— start of INPUT FOR THIS TASK —

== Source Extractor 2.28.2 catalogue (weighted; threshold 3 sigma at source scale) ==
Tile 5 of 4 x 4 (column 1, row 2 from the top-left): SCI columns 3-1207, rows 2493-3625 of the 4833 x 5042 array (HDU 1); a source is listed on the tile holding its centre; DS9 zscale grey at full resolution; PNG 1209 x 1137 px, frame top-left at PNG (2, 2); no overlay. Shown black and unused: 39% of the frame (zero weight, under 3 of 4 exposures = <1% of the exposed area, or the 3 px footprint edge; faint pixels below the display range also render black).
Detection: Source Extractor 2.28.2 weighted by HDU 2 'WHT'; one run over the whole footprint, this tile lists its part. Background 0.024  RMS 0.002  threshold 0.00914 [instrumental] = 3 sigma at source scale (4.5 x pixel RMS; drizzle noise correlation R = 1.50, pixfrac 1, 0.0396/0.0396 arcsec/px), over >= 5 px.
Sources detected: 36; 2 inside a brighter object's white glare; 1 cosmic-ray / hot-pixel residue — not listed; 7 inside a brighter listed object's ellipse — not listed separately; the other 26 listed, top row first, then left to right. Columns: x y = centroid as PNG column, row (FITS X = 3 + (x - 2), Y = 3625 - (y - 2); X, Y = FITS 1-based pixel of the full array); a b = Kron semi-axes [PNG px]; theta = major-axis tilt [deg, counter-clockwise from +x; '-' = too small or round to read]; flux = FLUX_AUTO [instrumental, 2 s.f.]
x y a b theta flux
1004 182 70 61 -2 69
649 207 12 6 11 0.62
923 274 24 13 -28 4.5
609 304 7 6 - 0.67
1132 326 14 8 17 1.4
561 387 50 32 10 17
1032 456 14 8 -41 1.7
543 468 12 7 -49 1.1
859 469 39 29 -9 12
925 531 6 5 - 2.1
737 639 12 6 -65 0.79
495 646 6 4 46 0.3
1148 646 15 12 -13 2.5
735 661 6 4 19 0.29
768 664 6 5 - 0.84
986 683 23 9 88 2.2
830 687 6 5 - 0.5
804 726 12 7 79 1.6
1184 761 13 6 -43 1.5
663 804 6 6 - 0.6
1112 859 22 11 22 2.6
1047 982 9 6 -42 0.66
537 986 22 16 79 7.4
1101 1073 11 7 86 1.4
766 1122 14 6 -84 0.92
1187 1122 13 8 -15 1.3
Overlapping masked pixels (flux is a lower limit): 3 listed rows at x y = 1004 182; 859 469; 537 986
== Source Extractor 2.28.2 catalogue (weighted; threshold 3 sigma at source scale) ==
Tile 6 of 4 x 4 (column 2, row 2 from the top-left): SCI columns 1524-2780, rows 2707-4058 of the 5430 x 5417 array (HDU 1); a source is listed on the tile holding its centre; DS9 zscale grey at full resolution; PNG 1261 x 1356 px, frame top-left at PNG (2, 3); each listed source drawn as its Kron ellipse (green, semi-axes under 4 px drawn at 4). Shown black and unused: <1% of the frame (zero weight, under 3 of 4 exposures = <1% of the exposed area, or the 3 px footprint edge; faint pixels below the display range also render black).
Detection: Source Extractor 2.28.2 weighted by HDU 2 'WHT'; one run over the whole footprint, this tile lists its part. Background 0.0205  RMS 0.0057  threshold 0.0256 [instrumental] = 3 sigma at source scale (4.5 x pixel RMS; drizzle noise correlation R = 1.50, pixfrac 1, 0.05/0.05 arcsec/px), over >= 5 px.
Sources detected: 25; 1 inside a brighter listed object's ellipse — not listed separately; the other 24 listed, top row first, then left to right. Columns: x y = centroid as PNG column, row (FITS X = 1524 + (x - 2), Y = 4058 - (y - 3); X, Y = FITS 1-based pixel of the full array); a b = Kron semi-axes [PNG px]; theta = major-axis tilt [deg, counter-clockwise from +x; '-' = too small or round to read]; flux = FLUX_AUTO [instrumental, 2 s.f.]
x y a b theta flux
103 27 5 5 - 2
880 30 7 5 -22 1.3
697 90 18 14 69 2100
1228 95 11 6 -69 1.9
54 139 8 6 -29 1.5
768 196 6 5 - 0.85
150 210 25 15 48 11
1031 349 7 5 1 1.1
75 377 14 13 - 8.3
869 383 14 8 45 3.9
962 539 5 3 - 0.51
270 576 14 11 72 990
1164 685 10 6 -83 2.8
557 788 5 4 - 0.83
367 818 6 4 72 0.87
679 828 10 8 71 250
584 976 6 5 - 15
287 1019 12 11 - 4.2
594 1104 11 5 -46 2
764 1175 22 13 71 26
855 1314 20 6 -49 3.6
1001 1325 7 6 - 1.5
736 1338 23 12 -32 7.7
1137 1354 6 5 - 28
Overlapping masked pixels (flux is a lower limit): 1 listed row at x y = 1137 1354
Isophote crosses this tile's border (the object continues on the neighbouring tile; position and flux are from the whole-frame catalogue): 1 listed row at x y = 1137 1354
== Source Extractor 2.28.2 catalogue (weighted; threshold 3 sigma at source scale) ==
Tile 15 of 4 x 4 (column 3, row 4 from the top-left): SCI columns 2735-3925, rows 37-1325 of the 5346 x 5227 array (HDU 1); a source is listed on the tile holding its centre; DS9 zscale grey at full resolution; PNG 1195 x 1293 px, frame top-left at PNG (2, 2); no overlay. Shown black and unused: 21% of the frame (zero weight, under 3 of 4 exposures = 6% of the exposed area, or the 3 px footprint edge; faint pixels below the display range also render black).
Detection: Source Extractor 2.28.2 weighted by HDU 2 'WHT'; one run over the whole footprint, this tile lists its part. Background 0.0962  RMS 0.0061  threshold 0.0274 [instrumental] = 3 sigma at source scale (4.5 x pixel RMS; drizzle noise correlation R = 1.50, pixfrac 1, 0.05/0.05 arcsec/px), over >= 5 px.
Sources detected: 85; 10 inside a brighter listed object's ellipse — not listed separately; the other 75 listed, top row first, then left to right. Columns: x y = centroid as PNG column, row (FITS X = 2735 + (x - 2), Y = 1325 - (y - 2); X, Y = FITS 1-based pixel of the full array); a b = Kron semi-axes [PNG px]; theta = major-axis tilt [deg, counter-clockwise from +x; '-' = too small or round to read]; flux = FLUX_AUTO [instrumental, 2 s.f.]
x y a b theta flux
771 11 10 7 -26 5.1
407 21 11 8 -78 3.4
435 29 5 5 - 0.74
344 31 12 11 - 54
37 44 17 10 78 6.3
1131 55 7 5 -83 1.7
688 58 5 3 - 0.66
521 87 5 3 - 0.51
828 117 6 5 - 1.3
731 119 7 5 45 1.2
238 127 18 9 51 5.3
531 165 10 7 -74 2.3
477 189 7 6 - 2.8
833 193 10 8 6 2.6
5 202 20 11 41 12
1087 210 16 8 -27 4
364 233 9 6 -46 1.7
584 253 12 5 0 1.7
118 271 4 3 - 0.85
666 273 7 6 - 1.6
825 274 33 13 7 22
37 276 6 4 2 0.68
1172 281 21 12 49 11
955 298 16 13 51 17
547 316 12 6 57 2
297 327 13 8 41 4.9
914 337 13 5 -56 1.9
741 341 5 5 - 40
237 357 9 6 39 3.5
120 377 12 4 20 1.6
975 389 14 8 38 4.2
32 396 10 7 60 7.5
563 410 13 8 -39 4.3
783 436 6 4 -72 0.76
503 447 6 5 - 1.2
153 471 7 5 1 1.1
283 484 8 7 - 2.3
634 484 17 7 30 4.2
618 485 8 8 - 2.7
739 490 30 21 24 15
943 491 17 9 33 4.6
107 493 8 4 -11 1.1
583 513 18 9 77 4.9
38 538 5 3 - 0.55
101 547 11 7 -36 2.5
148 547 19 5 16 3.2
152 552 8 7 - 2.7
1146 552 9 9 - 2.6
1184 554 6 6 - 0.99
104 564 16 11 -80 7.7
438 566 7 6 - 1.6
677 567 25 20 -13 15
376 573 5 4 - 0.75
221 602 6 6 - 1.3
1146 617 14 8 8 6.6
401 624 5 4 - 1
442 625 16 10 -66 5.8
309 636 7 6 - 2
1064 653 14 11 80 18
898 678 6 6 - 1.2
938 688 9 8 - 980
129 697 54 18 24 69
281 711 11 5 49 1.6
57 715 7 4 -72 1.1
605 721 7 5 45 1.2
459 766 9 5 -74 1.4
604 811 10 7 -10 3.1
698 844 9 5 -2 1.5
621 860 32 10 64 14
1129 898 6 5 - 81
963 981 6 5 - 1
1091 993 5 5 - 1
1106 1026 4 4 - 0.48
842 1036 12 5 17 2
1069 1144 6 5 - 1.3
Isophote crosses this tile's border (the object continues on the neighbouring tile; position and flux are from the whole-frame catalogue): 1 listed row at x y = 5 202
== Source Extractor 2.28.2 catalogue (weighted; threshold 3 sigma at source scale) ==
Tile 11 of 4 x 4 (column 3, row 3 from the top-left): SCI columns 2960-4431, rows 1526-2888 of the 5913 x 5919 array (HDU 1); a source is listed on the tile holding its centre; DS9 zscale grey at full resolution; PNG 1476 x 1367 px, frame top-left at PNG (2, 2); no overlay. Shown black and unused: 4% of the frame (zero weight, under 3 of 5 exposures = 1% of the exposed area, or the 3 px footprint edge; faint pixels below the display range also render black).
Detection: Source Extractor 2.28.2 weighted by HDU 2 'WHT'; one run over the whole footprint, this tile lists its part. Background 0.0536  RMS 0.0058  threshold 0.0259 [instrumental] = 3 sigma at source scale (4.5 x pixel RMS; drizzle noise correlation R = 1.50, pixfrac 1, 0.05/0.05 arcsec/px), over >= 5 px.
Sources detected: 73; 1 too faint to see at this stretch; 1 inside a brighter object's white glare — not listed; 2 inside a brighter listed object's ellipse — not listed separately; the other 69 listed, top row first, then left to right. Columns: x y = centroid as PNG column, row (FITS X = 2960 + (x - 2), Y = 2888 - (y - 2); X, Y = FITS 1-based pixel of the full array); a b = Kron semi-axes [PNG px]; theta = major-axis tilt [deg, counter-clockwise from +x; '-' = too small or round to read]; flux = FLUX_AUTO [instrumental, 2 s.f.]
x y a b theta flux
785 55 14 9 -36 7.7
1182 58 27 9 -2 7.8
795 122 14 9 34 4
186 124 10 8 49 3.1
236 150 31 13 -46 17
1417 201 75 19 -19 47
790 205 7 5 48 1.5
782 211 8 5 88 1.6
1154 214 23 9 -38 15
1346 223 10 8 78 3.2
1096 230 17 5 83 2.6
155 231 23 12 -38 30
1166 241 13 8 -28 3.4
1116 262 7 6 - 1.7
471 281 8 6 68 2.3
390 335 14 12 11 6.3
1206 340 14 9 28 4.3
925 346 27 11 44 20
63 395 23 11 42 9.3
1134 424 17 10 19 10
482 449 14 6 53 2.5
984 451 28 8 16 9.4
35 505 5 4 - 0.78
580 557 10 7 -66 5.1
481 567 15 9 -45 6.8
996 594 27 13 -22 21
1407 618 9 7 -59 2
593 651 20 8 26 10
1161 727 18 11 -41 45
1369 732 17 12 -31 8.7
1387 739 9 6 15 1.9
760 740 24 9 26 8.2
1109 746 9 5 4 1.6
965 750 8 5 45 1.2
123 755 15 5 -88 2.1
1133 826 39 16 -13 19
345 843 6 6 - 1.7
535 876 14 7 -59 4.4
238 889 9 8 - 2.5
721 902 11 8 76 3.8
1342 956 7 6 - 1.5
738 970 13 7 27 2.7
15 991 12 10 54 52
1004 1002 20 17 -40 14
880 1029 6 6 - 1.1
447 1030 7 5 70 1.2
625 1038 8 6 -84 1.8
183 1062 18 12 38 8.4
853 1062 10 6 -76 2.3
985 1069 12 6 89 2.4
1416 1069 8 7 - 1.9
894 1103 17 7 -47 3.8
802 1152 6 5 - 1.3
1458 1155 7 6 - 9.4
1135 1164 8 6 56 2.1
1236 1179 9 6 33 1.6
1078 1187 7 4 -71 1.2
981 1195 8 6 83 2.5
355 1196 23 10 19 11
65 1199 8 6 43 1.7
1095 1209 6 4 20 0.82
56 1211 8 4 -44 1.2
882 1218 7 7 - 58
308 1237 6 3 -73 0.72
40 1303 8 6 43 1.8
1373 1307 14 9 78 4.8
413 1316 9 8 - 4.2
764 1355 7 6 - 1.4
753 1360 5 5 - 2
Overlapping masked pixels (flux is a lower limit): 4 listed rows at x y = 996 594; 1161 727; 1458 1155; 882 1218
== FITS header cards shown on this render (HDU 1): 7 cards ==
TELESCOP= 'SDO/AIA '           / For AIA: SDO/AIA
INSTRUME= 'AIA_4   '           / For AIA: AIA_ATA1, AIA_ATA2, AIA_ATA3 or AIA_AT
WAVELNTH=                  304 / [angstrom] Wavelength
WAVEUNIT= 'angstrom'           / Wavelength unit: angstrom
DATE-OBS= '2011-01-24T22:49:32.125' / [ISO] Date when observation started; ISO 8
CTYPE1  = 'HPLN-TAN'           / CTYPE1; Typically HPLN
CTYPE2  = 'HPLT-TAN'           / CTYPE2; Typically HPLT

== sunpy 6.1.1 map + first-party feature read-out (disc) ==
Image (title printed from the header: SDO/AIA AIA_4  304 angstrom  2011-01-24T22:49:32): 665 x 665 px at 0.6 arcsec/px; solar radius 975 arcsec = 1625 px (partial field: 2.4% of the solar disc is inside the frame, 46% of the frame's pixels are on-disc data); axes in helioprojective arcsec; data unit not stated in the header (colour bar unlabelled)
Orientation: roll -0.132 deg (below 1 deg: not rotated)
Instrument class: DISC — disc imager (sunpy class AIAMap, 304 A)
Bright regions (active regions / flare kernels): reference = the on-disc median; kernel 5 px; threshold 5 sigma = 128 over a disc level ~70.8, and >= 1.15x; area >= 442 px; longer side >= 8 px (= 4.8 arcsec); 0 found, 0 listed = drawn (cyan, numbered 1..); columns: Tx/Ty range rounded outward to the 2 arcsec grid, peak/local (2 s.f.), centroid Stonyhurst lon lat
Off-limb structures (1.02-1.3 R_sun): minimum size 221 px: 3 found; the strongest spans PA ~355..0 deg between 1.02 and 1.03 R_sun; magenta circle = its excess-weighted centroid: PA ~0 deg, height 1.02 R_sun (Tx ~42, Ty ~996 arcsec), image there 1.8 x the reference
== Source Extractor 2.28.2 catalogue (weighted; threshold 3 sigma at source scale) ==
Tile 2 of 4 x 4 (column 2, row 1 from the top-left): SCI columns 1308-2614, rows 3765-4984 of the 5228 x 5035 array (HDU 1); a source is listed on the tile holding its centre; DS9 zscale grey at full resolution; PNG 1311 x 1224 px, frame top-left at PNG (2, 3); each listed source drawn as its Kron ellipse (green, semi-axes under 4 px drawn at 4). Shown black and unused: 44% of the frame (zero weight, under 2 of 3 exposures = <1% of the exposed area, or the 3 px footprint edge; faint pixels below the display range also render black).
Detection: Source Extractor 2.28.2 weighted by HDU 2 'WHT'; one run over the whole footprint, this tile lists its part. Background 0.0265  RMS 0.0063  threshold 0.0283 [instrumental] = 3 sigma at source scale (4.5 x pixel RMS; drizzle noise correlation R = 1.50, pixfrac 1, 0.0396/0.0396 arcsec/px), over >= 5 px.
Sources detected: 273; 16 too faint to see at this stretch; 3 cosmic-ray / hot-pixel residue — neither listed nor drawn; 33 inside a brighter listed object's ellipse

— end of INPUT FOR THIS TASK —

THE TASK
Turn the stretch of the entries from the line containing "sunpy 6.1.1 map" through the line containing "Off-limb structures (1.02-1.3", both included, into a numbered list with blank lines omitted.

THE RESULT
1. == sunpy 6.1.1 map + first-party feature read-out (disc) ==
2. Image (title printed from the header: SDO/AIA AIA_4  304 angstrom  2011-01-24T22:49:32): 665 x 665 px at 0.6 arcsec/px; solar radius 975 arcsec = 1625 px (partial field: 2.4% of the solar disc is inside the frame, 46% of the frame's pixels are on-disc data); axes in helioprojective arcsec; data unit not stated in the header (colour bar unlabelled)
3. Orientation: roll -0.132 deg (below 1 deg: not rotated)
4. Instrument class: DISC — disc imager (sunpy class AIAMap, 304 A)
5. Bright regions (active regions / flare kernels): reference = the on-disc median; kernel 5 px; threshold 5 sigma = 128 over a disc level ~70.8, and >= 1.15x; area >= 442 px; longer side >= 8 px (= 4.8 arcsec); 0 found, 0 listed = drawn (cyan, numbered 1..); columns: Tx/Ty range rounded outward to the 2 arcsec grid, peak/local (2 s.f.), centroid Stonyhurst lon lat
6. Off-limb structures (1.02-1.3 R_sun): minimum size 221 px: 3 found; the strongest spans PA ~355..0 deg between 1.02 and 1.03 R_sun; magenta circle = its excess-weighted centroid: PA ~0 deg, height 1.02 R_sun (Tx ~42, Ty ~996 arcsec), image there 1.8 x the reference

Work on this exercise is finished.